*** Given passage Section Begins ***


===

so here I am, heading home.

what have I learned, I ask myself. and I do not know. what has happened? what did I see? I could do a sundry list, simple bulletpoints that claim to illustrate something, anything:

kids selling toy-kalashinkovs in the street, people calling out 'welcome, how are you', kids in the small village of deir ghassanah being excited, welcoming, and friendly; figs and more ripe figs given to me by children; the cattle-herding chaos and indignity of qalandia checkpoint, watching people with the correct documents being turned back, over and over again; smears of paint thrown at israeli checkpoints; god-knows-how-old bullet holes in the walls of jerusalem's zion gate, hundreds of muslims praying outside of damascus gate because they were refused entry, an unmarked jeep with civilian-dressed men holding assault rifles speeding by, israeli soldiers/civilians casually walking with assault rifles, the smoldering anger of palestinians against this injustice, a young boy who wants to "take back his country", sweets given to me for free, an incessant sense of curiosity and warmth, a music performance from a music organization founded by a rock-throwing former refugee, an architect's offhand remark about being shot in the knee and having been in prison, posters about martyred/imprisoned palestinian men, a young man's solo room with photos of arafat, hussein, and hitler all alike; pflp logos spraypainted on walls here and there; piles of rubble from construction or maybe from something else; a post-iftar/breakfast-dinner performance in the midst of ancient roman ruins; ahmed, the student at bierzeit university who is busy working at eiffel sweets; adhan prayers ringing across the valley each evening; dry, warm, violet sunsets;

above this all I repeated to myself that this is living here. did I say something like that before? I feel things living, and stretching, flexible and adaptable. people breathing and changing. the elasticity of existence.

--

so what have I learned? good question. who knows. that life is elastic. that people adapt. that conflicts that run deep are hard. that people become angry when people are killed, threatened, imprisoned, controlled, exiled. that people become angry when people are killed, threatened, captured, bombed. that religion and land and sanctity and holiness are strong axioms, the strongest of them all. that even if the israel/palestine issue is less of a religious one and more of a nationalistic one (which it is) then land and livelihood and dignity and security are also strong, strong, strong axioms.

*** Given passage Section Ends ***
*** Dataset excerpts Section Begins ***

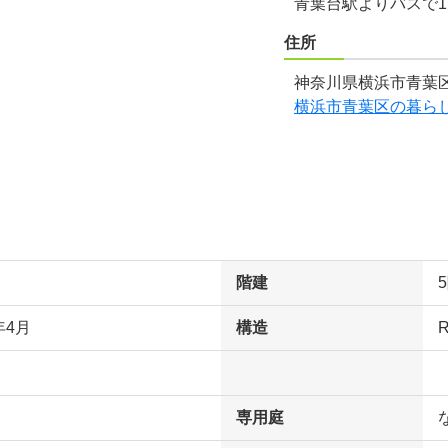
青葉台駅よりバスで1
住所
神奈川県横浜市青葉区
横浜市青葉区の暮ら
階建
年4月
構造
専用庭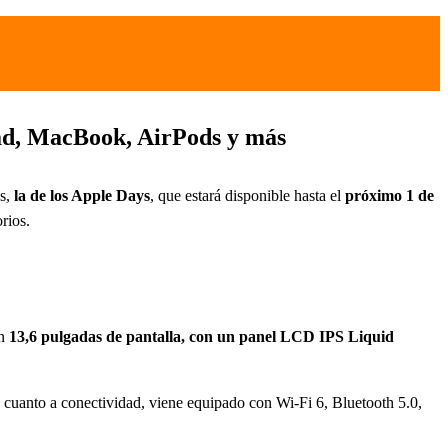
Pad, MacBook, AirPods y más
as,
la de los Apple Days
, que estará disponible hasta el
próximo 1 de
rios.
on
13,6 pulgadas de pantalla, con un panel LCD IPS Liquid
 cuanto a conectividad, viene equipado con Wi-Fi 6, Bluetooth 5.0,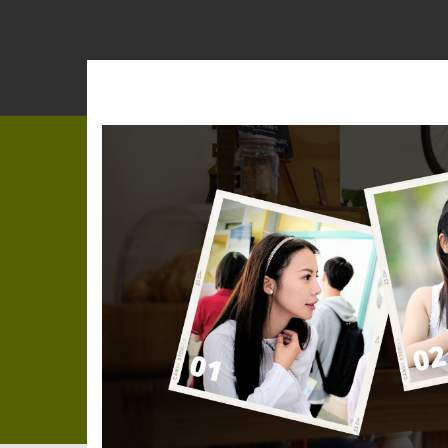
跳
到
主
要
內
容
區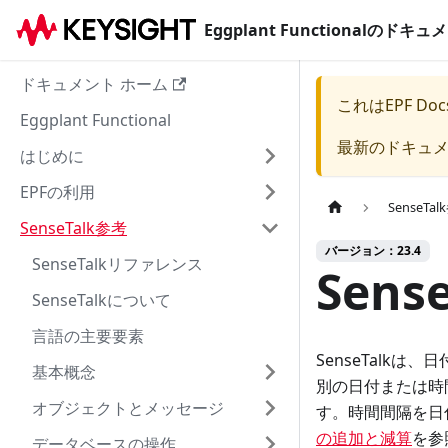
Eggplant Functionalのド
ドキュメント ホーム
これは
EPF Doc
Eggplant Functional
最新のドキュ
はじめに
EPFの利用
SenseTa
SenseTalk参考
バージョン：23.4
SenseTalkリファレンス
Sen
SenseTalkについて
言語の主要要素
SenseTalk
基本概念
別の日付または時間
オブジェクトとメッセージ
す。時間間隔を日
の追加と減算
を参
データベースの操作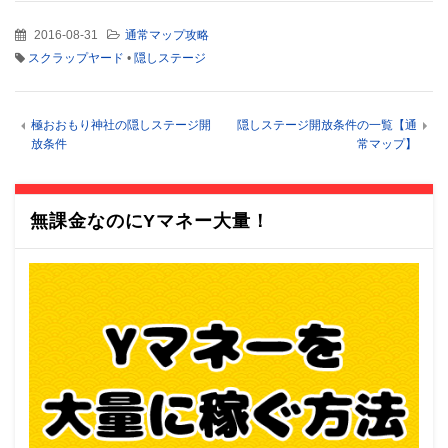
2016-08-31
通常マップ攻略
スクラップヤード
•
隠しステージ
極おおもり神社の隠しステージ開
隠しステージ開放条件の一覧【通
放条件
常マップ】
無課金なのにYマネー大量！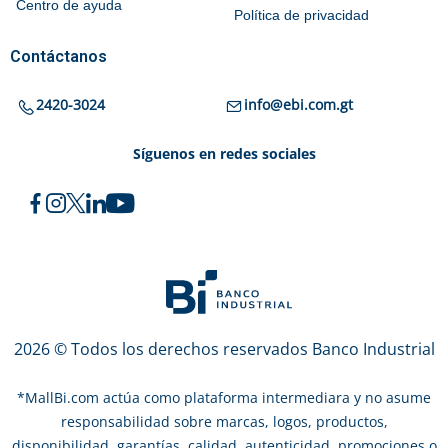
Centro de ayuda
Política de privacidad
Contáctanos
2420-3024
info@ebi.com.gt
Síguenos en redes sociales
2026 © Todos los derechos reservados Banco Industrial
*
MallBi.com actúa como plataforma intermediara y no asume
responsabilidad sobre marcas, logos, productos,
disponibilidad, garantías, calidad, autenticidad, promociones o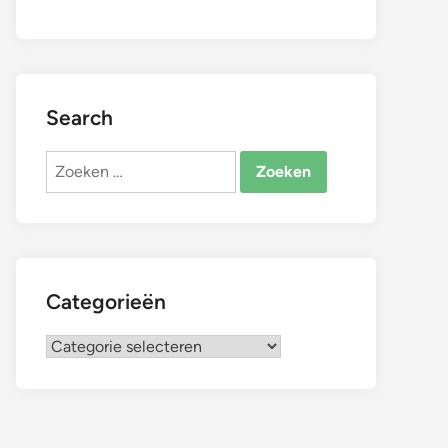
Search
Zoeken
naar:
Categorieën
Categorieën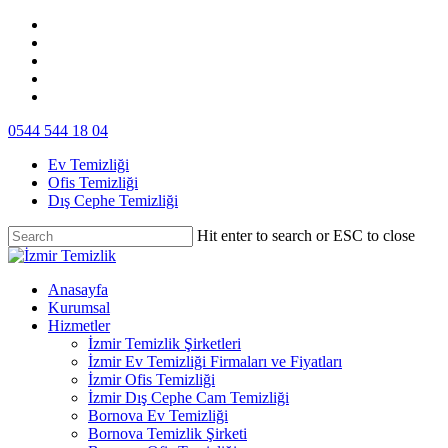
Skip
facebook
to
instagram
main
whatsapp
content
phone
email
0544 544 18 04
Ev Temizliği
Ofis Temizliği
Dış Cephe Temizliği
Hit enter to search or ESC to close
Close
Search
search
Menu
Anasayfa
Kurumsal
Hizmetler
İzmir Temizlik Şirketleri
İzmir Ev Temizliği Firmaları ve Fiyatları
İzmir Ofis Temizliği
İzmir Dış Cephe Cam Temizliği
Bornova Ev Temizliği
Bornova Temizlik Şirketi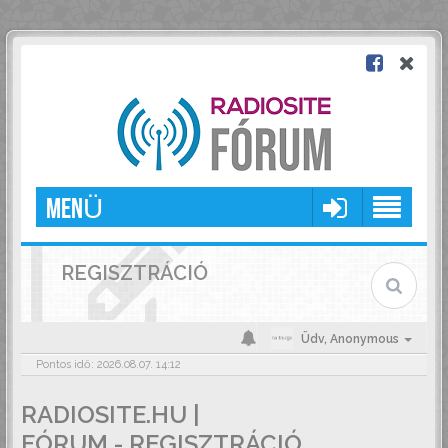
MENÜ
REGISZTRÁCIÓ
Üdv,
Anonymous
Pontos idő: 2026.08.07. 14:12
RADIOSITE.HU |
FÓRUM - REGISZTRÁCIÓ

*** Dataset excerpts Section Ends ***

• Complete the following
1: Reproduce everything in the reflection on heading home from "above this all" down to "elasticity of existence.".
2: In the reflection on heading home, who founded the organization that gave the music performance?
3: Write the next part of the reflection on heading home, picking up after its final sentence.
The data stand apart from the reflection on heading home.

• Answers to the exercises
1:
above this all I repeated to myself that this is living here. did I say something like that before? I feel things living, and stretching, flexible and adaptable. people breathing and changing. the elasticity of existence.

2: A rock-throwing former refugee.

3:
what is that phrase? berger - against axioms we agree to disagree. we fall to our knees and accept the clash of axioms as opinions, neither judgeable until another axiom is adapted as an internal criterion; there is no neutral third party; all viewing is imbrication, participation.

that is perhaps why (have I talked about this again?) the phrase 'justice' is perhaps the most sinister of all; also unhelpful and sinister phrases are: 'love', 'justice', 'right', and so on. justice presupposes a pre-existing criterion; the question of justice is the application of a morality that defines quality/justness/rightness. when you have a situation in which the systems of moralities themselves are clashing against each other, perhaps you are in the space of pre-justice, which is itself a political space. ranciere: politics is not agreeing whether something is white or not; politics is an initial agreement onto what the word white means in the first place.

even 'peace' is subject to this; there is a 'peace' perhaps more grounded in a bodily reality; the reality of skin-not-being-broken, blood-not-being-shed. but then just after that: is an exile without bloodshed 'peaceful'? is a theoretical occupation that happens to generate higher levels of living 'peaceful'?

and then inevitably: the thing meant by the word "peace" will have to be this messy dirty earthy thing, always, an active haggling between pros and cons, gives and takes. never an abstract shining absolute. I'll take five of that for seven of this; let's trade, barter, calculate difference, a quarter fraction of this, a pinch of that, subtract this, here we go. never anything exact or absolute or clean-cut; never a single solution or answer; perhaps just a series of messy messy messy resolutions that will leave each side wondering if it was the right thing.